The Supreme Court examined the leave of court requirement in Rinaldi v. United States, 434 U.S. 22, 98 S.Ct. 81, 54 L.Ed.2d 207 (1977). Reversing an en banc decision of this court, 17 the Supreme Court held that if the prosecutor's motion to dismiss was not "tainted with impropriety," and was not "motivated by considerations ... 'clearly contrary to manifest public interest,' " the trial court could not properly deny the prosecutor's motion. 434 U.S. at 30, 98 S.Ct. at 85-86 (citing Cowan ). The Court noted that the principal object of the leave of court requirement was apparently to protect a defendant from prosecutorial harassment. 18 The Court did not decide whether a trial court has discretion to deny a prosecutor's motion to dismiss which has the consent of the defendant. 434 U.S. at 29 n.15, 98 S.Ct. at 85 n.15. The Court did not reach that question in Rinaldi, however, since even if it assumed that the trial court could deny the prosecutor's motion when it disserved the public interest, the prosecutor's actions in the case could not be fairly characterized as such a disservice. Id.

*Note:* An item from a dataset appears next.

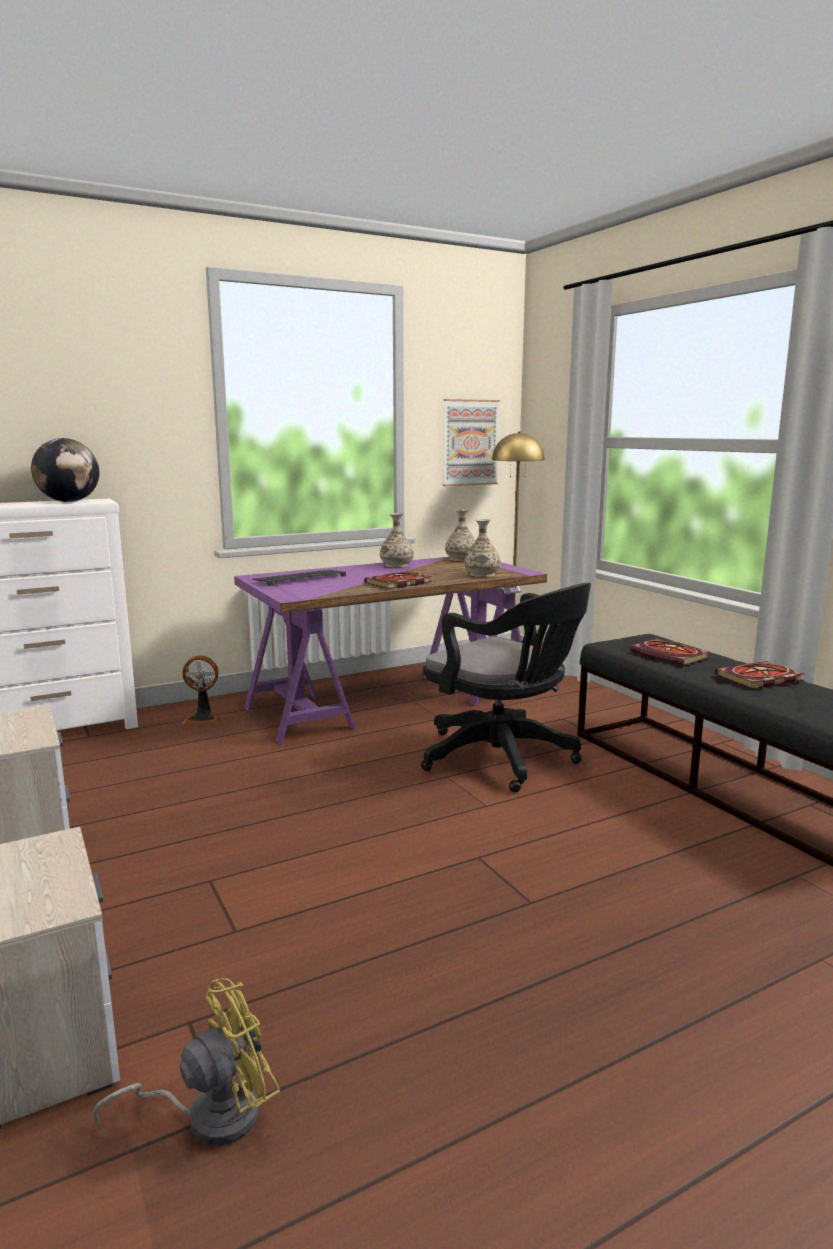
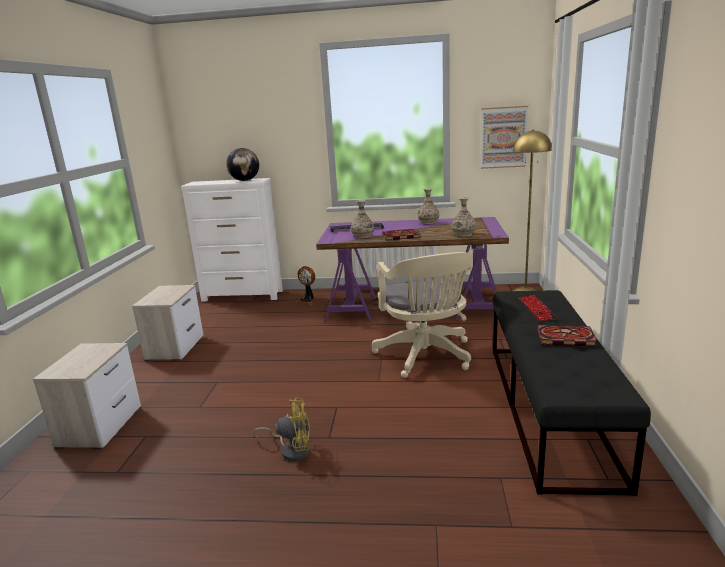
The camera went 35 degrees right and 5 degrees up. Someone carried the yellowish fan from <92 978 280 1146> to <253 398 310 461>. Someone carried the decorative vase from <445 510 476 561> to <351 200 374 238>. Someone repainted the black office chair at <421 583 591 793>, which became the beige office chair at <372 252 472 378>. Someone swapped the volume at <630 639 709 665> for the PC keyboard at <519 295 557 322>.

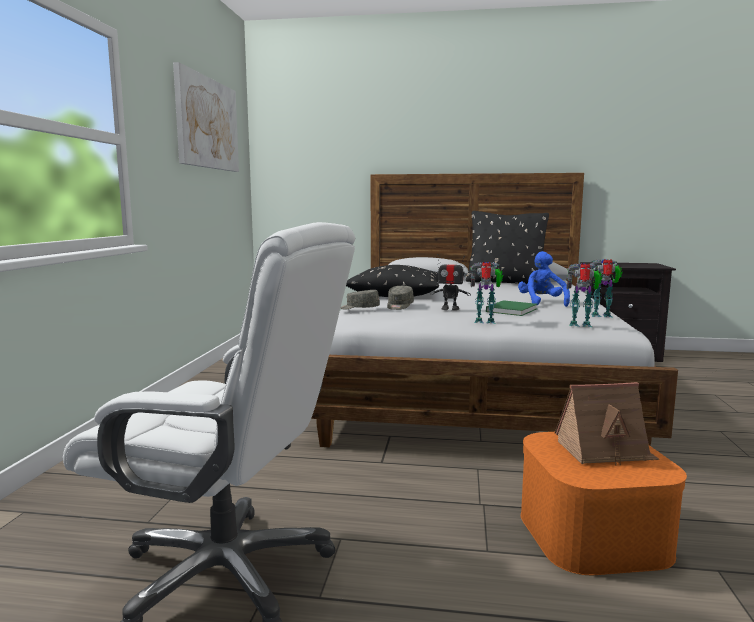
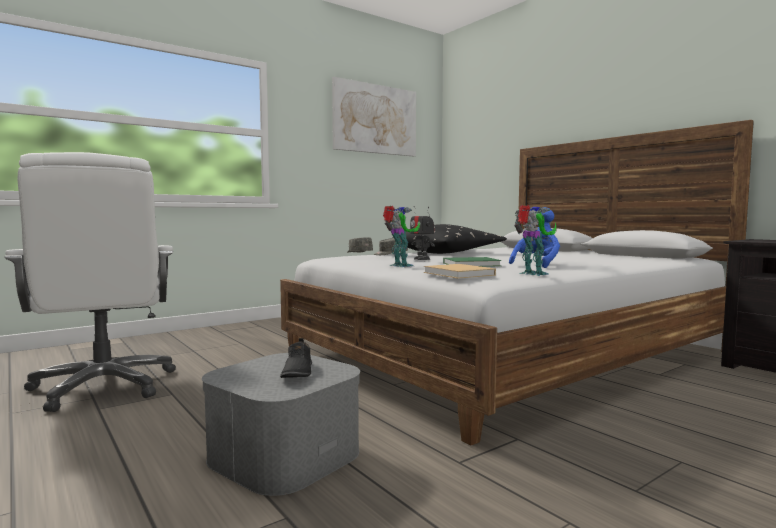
The camera went 45 degrees right and 5 degrees down. Someone repainted the orangey storage bin at <521 432 687 575>, which became the gray storage bin at <202 353 360 496>. Someone swapped the miniature house at <555 382 659 466> for the black item of footwear at <280 338 312 378>. Someone swapped the toy robot at <566 263 602 327> for the beige volume at <423 264 496 279>. Someone took away the black cushion at <466 211 549 284>.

We continue to hold that even when the defendant consents to the motion to dismiss, the trial court, in extremely limited circumstances in extraordinary cases, may deny the motion when the prosecutor's actions clearly indicate a "betrayal of the public interest." United States v. Cowan, supra, 524 F.2d at 514. As the Supreme Court indicated in Rinaldi, the trial judge must look to the motivation of the prosecutor at the time of the decision to dismiss. As Judge Hill pointed out in his dissent to this court's en banc opinion which was reversed in Rinaldi, "if it should appear that the prosecutor is motivated to dismiss because he has accepted a bribe or because he desires to attend a social event instead of attend upon the court in the trial of the case or because he personally dislikes the victim of the crime, the court should withhold leave." 19 In re Washington, 544 F.2d 203, 212-13 (5th Cir. 1976) (Hill, J., dissenting). Unless the court finds that the prosecutor is clearly motivated by considerations other than his assessment of the public interest, it must grant the motion to dismiss....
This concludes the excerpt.